Odd ratio (OR) is a measure of the association between an exposure and an outcome. It is a ratio of the odds of the outcome occurring in the exposed group compared to the odds of the outcome occurring in the unexposed group. OR is commonly used in case-control studies. An OR greater than 1 indicates that the exposed group is more likely to have the outcome than the unexposed group, while an OR less than 1 indicates that the exposed group is less likely to have the outcome. An OR of 1 indicates that there is no association between the exposure and the outcome.

It's important to note that Risk and Odds Ratio are different. Risk is a probability and Odds Ratio is a ratio of two probabilities. OR tends to be used more in case-control studies, while HR tends to be used more in cohort studies and clinical trials.
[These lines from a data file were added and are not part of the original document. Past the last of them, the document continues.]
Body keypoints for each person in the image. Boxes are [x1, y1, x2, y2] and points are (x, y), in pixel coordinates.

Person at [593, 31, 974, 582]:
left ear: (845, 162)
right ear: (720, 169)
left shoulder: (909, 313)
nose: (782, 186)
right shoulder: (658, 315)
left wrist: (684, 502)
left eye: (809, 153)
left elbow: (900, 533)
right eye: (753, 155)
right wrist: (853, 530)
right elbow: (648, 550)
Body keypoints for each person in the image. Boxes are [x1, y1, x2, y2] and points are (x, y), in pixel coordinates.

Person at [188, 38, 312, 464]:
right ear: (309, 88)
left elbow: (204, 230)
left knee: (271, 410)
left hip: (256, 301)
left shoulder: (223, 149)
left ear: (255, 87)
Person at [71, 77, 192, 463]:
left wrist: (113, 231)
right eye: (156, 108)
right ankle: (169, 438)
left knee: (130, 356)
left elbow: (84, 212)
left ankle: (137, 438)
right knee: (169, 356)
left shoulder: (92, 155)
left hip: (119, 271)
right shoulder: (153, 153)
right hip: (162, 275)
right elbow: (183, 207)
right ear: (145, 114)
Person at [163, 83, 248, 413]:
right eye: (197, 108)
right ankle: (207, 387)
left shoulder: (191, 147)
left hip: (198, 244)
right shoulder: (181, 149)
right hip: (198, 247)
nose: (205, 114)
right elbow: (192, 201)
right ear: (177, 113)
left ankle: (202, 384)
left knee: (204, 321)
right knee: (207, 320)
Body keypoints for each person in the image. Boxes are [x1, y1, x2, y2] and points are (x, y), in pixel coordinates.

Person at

Number needed to treat (NNT) is a measure of the effectiveness of a treatment. It represents the number of patients who need to be treated in order for one additional patient to benefit from the treatment. NNT is calculated as the reciprocal of the absolute risk reduction (ARR). For example, if a treatment reduces the risk of a certain event by 20%, the NNT would be 5, meaning that 5 patients need to be treated for 1 additional patient to benefit from the treatment. Lower NNTs indicate that a treatment is more effective, as fewer patients need to be treated to achieve a beneficial outcome.

Number needed to harm (NNH) is a similar measure to NNT, but it represents the number of patients who need to be treated in order for one additional patient to be harmed by the treatment. NNH is calculated as the reciprocal of the absolute risk increase (ARI). Like NNT, lower NNHs indicate that a treatment is safer, as fewer patients need to be treated to observe harm.
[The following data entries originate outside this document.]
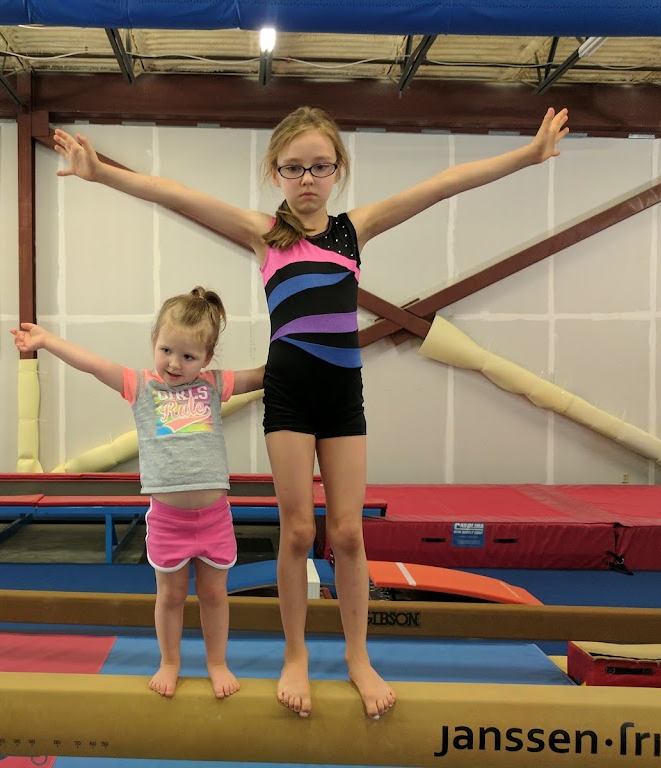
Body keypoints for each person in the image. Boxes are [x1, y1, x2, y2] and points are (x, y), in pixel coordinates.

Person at [51, 106, 569, 718]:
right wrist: (102, 173)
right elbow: (176, 193)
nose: (307, 179)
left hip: (342, 396)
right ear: (275, 172)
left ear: (337, 171)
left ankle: (358, 656)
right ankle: (294, 654)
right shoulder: (265, 233)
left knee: (348, 532)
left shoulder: (354, 229)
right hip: (289, 395)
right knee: (297, 531)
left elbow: (442, 185)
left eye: (320, 167)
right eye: (294, 167)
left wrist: (527, 156)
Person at [11, 287, 265, 699]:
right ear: (153, 343)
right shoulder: (141, 386)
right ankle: (170, 661)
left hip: (214, 517)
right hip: (168, 519)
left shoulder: (214, 385)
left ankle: (217, 662)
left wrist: (308, 351)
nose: (174, 363)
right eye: (166, 350)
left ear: (207, 359)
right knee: (171, 596)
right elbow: (93, 365)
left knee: (215, 595)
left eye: (188, 356)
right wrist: (46, 341)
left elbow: (265, 374)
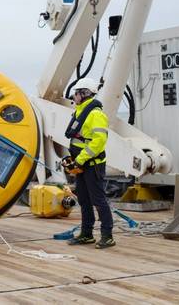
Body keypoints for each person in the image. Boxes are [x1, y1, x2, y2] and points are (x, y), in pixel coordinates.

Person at [62, 78, 115, 249]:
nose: (73, 96)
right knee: (84, 199)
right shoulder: (80, 111)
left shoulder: (96, 114)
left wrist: (80, 159)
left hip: (92, 164)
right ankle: (87, 234)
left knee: (98, 200)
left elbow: (98, 142)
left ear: (83, 93)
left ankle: (107, 236)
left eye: (76, 93)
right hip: (82, 164)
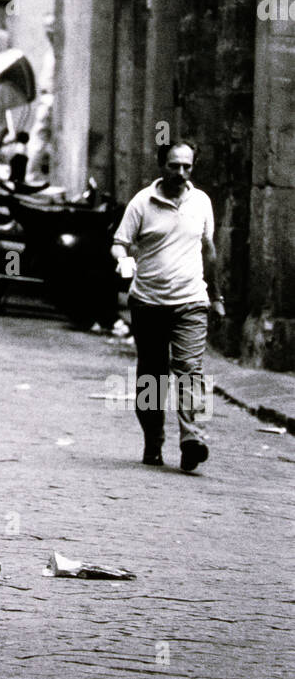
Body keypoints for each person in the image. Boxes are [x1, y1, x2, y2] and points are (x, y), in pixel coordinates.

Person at [111, 141, 224, 473]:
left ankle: (193, 440)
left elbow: (209, 251)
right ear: (162, 166)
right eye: (174, 166)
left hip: (191, 301)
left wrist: (216, 297)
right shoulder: (142, 203)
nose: (181, 173)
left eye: (187, 167)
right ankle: (153, 440)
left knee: (190, 369)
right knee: (152, 376)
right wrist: (125, 262)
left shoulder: (201, 202)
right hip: (148, 302)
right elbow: (120, 244)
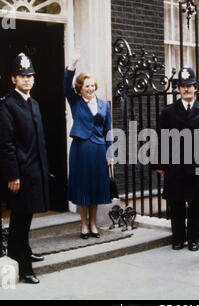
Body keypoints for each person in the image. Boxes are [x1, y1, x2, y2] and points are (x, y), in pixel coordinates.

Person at [0, 53, 49, 284]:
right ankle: (24, 267)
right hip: (21, 173)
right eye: (22, 76)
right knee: (20, 219)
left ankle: (22, 251)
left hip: (35, 170)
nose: (27, 80)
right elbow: (6, 144)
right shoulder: (8, 105)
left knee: (26, 217)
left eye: (30, 76)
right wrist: (13, 175)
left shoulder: (34, 103)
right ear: (13, 79)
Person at [156, 67, 199, 252]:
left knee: (195, 203)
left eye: (190, 86)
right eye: (183, 87)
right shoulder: (168, 112)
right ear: (178, 89)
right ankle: (178, 238)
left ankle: (194, 239)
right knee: (176, 202)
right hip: (175, 165)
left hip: (196, 165)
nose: (186, 90)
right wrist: (160, 163)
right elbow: (162, 138)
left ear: (196, 88)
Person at [63, 47, 113, 239]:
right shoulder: (75, 102)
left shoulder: (104, 105)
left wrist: (110, 153)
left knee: (96, 188)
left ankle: (93, 224)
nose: (90, 88)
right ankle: (83, 224)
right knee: (83, 188)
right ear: (80, 88)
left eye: (92, 85)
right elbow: (66, 85)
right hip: (81, 149)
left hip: (99, 150)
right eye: (86, 86)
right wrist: (73, 64)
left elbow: (109, 130)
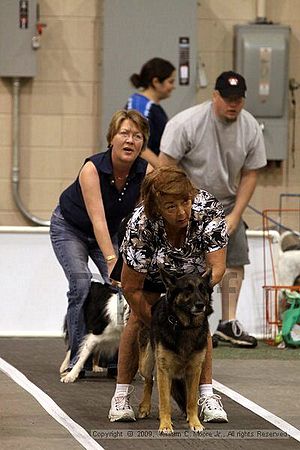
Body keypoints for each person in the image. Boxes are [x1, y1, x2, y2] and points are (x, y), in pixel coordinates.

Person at [108, 166, 229, 423]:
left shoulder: (208, 210)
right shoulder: (141, 223)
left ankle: (206, 395)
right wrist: (158, 325)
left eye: (185, 201)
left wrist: (197, 291)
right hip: (151, 268)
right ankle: (121, 396)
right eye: (171, 206)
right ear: (156, 207)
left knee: (198, 321)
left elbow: (217, 268)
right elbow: (131, 287)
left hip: (194, 272)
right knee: (137, 321)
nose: (182, 211)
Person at [159, 71, 267, 348]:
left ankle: (227, 323)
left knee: (235, 260)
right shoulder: (187, 123)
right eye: (228, 98)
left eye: (239, 99)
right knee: (184, 262)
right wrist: (182, 205)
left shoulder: (251, 127)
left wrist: (236, 215)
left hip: (228, 203)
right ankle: (178, 316)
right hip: (188, 201)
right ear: (215, 96)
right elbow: (166, 164)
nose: (233, 104)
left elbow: (251, 173)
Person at [50, 109, 149, 376]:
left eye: (137, 136)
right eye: (124, 133)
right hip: (71, 228)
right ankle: (75, 357)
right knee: (81, 283)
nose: (130, 141)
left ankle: (116, 360)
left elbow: (141, 219)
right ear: (111, 138)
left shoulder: (145, 172)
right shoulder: (92, 169)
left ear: (143, 143)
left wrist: (133, 261)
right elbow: (99, 221)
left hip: (110, 231)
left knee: (125, 285)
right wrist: (112, 260)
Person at [126, 57, 176, 168]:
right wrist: (164, 171)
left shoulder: (153, 107)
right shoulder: (140, 106)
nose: (173, 87)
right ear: (156, 82)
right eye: (170, 82)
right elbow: (137, 144)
It's important to note that NNT and NNH are related to the treatment effect size, a larger effect size will have a smaller NNT or NNH and vice versa.
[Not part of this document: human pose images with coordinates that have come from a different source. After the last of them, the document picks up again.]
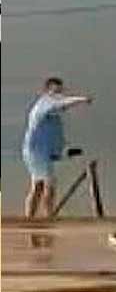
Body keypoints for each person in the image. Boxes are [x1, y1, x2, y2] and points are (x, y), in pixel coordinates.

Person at [22, 77, 93, 219]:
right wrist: (82, 100)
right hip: (36, 152)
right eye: (56, 90)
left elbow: (55, 138)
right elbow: (61, 104)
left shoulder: (54, 117)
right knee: (49, 184)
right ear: (47, 91)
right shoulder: (44, 104)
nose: (60, 94)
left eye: (61, 91)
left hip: (41, 152)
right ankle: (48, 217)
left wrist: (65, 152)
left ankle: (31, 217)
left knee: (38, 185)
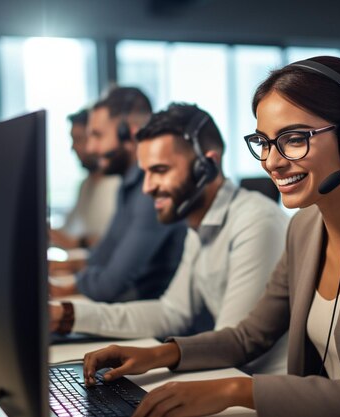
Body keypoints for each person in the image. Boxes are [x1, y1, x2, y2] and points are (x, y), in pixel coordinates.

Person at [80, 57, 340, 417]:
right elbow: (248, 336)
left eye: (294, 139)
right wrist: (154, 355)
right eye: (264, 142)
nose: (273, 161)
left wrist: (233, 390)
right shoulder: (305, 228)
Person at [50, 103, 289, 374]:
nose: (147, 187)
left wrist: (155, 356)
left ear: (206, 166)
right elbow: (172, 312)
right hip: (228, 376)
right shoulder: (198, 224)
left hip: (256, 389)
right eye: (145, 172)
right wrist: (66, 316)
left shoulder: (256, 223)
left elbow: (232, 346)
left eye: (160, 170)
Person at [49, 87, 187, 303]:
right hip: (129, 309)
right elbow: (100, 257)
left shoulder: (150, 191)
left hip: (148, 317)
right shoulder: (128, 185)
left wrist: (61, 289)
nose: (92, 148)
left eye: (97, 135)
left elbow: (109, 285)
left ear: (129, 133)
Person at [49, 108, 121, 250]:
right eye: (72, 140)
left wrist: (79, 243)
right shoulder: (86, 185)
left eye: (78, 139)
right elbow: (67, 230)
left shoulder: (118, 184)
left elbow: (116, 242)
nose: (73, 147)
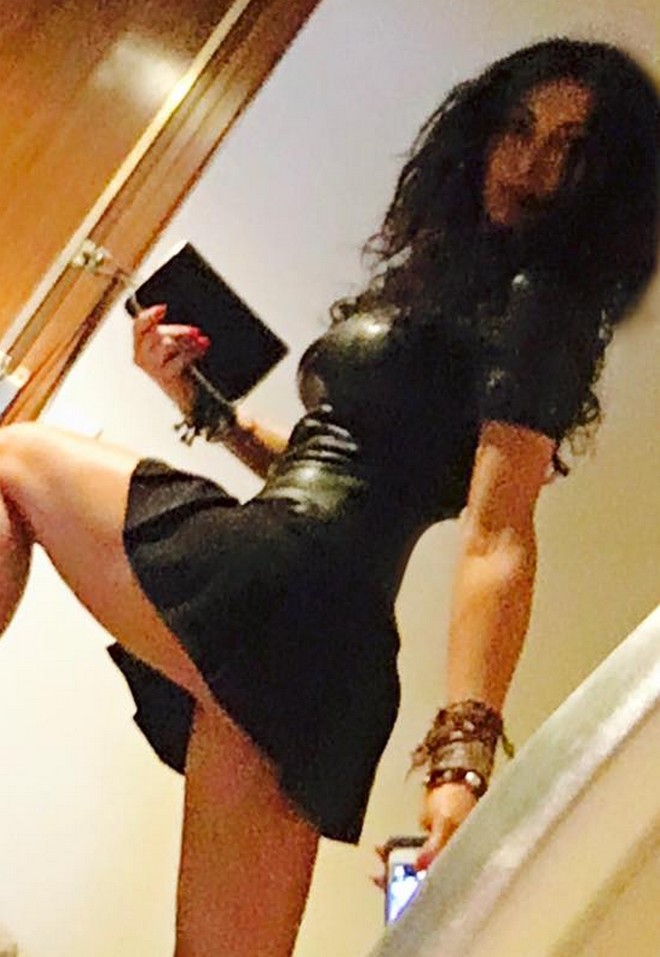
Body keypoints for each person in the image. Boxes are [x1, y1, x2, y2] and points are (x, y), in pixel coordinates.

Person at [0, 37, 657, 957]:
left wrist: (462, 758)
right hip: (322, 643)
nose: (530, 164)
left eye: (570, 149)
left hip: (291, 585)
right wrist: (205, 408)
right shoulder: (462, 288)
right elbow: (345, 463)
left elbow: (500, 532)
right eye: (519, 129)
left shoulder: (545, 303)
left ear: (607, 182)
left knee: (14, 454)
A life table, also known as a mortality table or actuarial table, is a statistical tool that is used to model the survival of a population. It is typically used in actuarial science, demography, and epidemiology. A life table is constructed by collecting data on the number of deaths and the number of survivors at each age within a given population.

A basic life table includes two columns, one showing the number of people alive at the beginning of a specific age interval (the "exposure" or "population"), and the other showing the number of deaths that occurred within that age interval (the "cases").

From this information, a number of important statistics can be calculated, including:

• Life expectancy: the average number of years that a person can expect to live, given the current mortality rates

• Mortality rate: the number of deaths per unit of population

• Survival rate: the proportion of people in a population who are still alive at a certain age

• Age-specific death rate: the number of deaths per unit of population at a specific age

Life tables are often used to compare mortality rates between different populations, or to track changes in mortality over time within a population. They can also be used to project future mortality rates, which is important for financial planning and forecasting.

Sensitivity and specificity are two important measures of the performance of a diagnostic test.

Sensitivity is the proportion of true positive cases (people with the disease) that are correctly identified by the test. It is calculated as the number of true positive cases divided by the total number of true positive and false negative cases. A test with high sensitivity will correctly identify most people who have the disease, while a test with low sensitivity will miss many people who have the disease.

Specificity is the proportion of true negative cases (people without the disease) that are correctly identified by the test. It is calculated as the number of true negative cases divided by the total number of true negative and false positive cases. A test with high specificity will correctly identify most people who do not have the disease, while a test with low specificity will incorrectly identify many people as having the disease.

It's important to note that a high sensitivity test will tend to have a lower specificity, and vice versa. Therefore, it's essential to consider both sensitivity and specificity together when evaluating a diagnostic test. It also depends on the clinical context, for example, a screening test for a rare disease will have a different sensitivity and specificity cutoff than a test for a common disease.